From his desk in an airy row house office near Eastern Market, Qanbar monitors developments for the Iraqi National Congress, a U.S.-backed coalition of exiles and rebels established in 1992. He occasionally shifts his gaze upward to a black-and-white TV screen displaying feeds from security cameras. On one wall hangs a recent British magazine article, handsomely framed, headlined "Meet the Next Leader of Iraq."
It isn't the Gloved One. The story profiles Ahmed Chalabi, a perpetually smiling former banker who heads the Iraqi National Congress. His stature waxes and wanes depending on the mood of U.S. officials and jockeying among rival factions. Some criticize Chalabi and his London-based followers as out of touch with the people in Iraq.
Impeccably groomed, wearing a stylish pinstripe suit, speaking excellent English, Qanbar may come off at first impression like a clone of Chalabi. But unlike his boss, who left Iraq in 1958, Qanbar earned his rebel cred the hard way, in one of Hussein's prisons.
"At a certain point I was nobody, I was dead," he says, recalling the 47 days he squatted nearly naked and freezing in a military cell in Baghdad, in rags, sobbing and itching from scabies and lice.
It was the winter of 1987-88. An engineer who served in the Iraqi Air Force during the Iran-Iraq war, then worked on refurbishing Hussein's palaces, Qanbar was suspected of disloyalty. Eleven of his friends were executed, he says.

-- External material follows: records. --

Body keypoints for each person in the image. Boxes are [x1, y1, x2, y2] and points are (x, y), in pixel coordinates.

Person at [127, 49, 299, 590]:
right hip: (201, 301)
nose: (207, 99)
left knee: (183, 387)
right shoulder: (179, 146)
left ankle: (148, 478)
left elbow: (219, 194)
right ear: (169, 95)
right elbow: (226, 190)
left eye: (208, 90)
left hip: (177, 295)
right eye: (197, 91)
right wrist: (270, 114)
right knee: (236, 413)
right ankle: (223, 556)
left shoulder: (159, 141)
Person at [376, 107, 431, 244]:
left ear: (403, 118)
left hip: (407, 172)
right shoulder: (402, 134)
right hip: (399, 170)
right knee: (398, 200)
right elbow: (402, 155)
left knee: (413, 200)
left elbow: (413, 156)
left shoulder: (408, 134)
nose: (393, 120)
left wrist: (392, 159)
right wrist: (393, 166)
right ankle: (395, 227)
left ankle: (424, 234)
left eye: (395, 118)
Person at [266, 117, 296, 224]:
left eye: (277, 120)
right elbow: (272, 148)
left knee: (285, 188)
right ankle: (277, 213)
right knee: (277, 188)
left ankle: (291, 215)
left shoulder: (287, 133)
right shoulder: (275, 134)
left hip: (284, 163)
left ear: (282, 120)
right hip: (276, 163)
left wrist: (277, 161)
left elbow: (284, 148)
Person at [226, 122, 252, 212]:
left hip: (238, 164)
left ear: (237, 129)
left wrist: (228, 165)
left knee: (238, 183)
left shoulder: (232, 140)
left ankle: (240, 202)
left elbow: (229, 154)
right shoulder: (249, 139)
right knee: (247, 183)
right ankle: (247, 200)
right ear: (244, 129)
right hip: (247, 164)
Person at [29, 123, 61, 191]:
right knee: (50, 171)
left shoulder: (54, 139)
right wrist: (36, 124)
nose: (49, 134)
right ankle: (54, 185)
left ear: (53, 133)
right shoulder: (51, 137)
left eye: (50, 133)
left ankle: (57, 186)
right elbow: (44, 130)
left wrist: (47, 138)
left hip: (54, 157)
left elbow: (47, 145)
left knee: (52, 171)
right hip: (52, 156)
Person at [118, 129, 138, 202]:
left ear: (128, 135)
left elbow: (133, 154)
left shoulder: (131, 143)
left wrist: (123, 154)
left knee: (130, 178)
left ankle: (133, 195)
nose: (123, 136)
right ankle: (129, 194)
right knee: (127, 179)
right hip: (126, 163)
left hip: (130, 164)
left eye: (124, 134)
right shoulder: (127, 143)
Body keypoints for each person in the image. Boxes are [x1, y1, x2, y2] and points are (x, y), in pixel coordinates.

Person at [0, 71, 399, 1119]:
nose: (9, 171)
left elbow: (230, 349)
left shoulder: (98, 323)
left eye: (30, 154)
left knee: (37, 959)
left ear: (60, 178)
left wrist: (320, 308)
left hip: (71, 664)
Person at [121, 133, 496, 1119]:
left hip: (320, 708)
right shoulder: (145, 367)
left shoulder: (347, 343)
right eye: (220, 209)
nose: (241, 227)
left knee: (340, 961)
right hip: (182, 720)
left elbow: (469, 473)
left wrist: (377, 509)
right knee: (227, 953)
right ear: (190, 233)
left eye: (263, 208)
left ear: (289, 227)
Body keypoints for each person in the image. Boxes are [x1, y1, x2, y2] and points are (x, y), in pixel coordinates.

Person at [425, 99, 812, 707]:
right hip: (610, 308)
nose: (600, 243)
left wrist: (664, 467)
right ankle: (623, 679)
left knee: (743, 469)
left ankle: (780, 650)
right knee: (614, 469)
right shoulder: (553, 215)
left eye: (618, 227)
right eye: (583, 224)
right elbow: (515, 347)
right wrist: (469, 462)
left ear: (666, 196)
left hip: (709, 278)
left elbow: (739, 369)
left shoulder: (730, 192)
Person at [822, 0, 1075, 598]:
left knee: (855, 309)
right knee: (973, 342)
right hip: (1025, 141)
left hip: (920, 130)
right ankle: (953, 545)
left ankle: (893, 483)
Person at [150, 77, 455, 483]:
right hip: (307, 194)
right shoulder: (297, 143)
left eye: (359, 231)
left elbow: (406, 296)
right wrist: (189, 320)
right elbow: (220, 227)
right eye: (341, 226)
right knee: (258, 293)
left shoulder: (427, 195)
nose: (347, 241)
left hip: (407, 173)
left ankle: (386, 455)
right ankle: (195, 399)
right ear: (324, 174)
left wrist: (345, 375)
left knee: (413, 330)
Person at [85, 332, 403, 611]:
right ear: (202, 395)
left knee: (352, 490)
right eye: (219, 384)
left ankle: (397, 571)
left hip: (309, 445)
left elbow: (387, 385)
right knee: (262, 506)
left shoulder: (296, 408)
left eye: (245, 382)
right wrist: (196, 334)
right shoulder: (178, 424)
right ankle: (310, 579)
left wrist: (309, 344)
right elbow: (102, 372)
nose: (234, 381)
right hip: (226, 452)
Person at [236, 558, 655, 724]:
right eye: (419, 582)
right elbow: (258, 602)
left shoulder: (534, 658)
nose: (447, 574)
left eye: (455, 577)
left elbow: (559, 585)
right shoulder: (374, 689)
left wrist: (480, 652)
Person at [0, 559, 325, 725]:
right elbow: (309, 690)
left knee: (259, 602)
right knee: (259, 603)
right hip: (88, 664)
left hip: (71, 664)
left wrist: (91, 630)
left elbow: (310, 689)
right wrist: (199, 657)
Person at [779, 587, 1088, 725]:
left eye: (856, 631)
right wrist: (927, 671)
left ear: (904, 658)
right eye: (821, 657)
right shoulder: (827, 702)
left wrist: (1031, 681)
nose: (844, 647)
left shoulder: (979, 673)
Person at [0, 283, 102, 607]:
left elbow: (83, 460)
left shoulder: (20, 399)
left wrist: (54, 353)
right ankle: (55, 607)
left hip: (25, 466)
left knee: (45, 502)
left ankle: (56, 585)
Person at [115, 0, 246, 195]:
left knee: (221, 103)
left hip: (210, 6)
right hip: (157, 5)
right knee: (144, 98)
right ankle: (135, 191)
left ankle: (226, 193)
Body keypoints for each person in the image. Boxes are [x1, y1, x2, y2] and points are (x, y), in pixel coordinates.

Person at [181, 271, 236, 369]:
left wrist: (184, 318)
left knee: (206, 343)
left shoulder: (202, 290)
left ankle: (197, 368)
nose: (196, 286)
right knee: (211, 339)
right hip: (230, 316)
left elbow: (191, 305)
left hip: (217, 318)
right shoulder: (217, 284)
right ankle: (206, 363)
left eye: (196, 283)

Qanbar was humiliated, interrogated and beaten. One of his older brothers, Wamidh, was tortured for nine months. Their crime: At drunken parties, the men batted around jokes about Hussein, and entertained the notion that his dictatorship wouldn't last forever.
After being released, Qanbar slept with his father's 9mm semiautomatic pistol under his pillow. "This time if they come and arrest me, I'm going to kill myself," he decided. "I'm not going to go through this again."
He recounts such memories with dark humor and surprisingly little malice in his voice. "Saddam's a personal thing to me," he says. He regards him "like a disease."
But Qanbar thinks he was destined to survive, perhaps favored by God for a high purpose, though he is not a devout man. He also realizes, "I was extremely lucky."
Qanbar left Iraq in 1990 when Hussein briefly allowed travel prior to invading Kuwait. Granted political asylum in America, he earned a master's degree in civil and environmental engineering. Two years ago he gave up that career to work full time for the Iraqi opposition.
"We want to see a revolution in human rights for the Middle East, starting with Iraq," he says. "I consider myself a revolutionary."
A photograph of Qanbar's late father, Kamal-a naval officer with a dapper mustache-stares from his bookshelf, near a text titled "Water Quality and Treatment" and studies of Machiavelli, Osama bin Laden and Saddam Hussein.
Kamal Qanbar was a passionate nationalist, jailed for three years in the 1940s for participating in an unsuccessful coup against the British-supported monarchy. In 1959 his last son arrived, a late-in-life surprise.
The day the baby was born, Kamal Qanbar heard a speech by and Iraqi politician denouncing the country's continued alliance with the imperialist Brits. The struggle was not yet complete. Which is how the future revolutionary got his name. Entifadh-Arabic for uprising.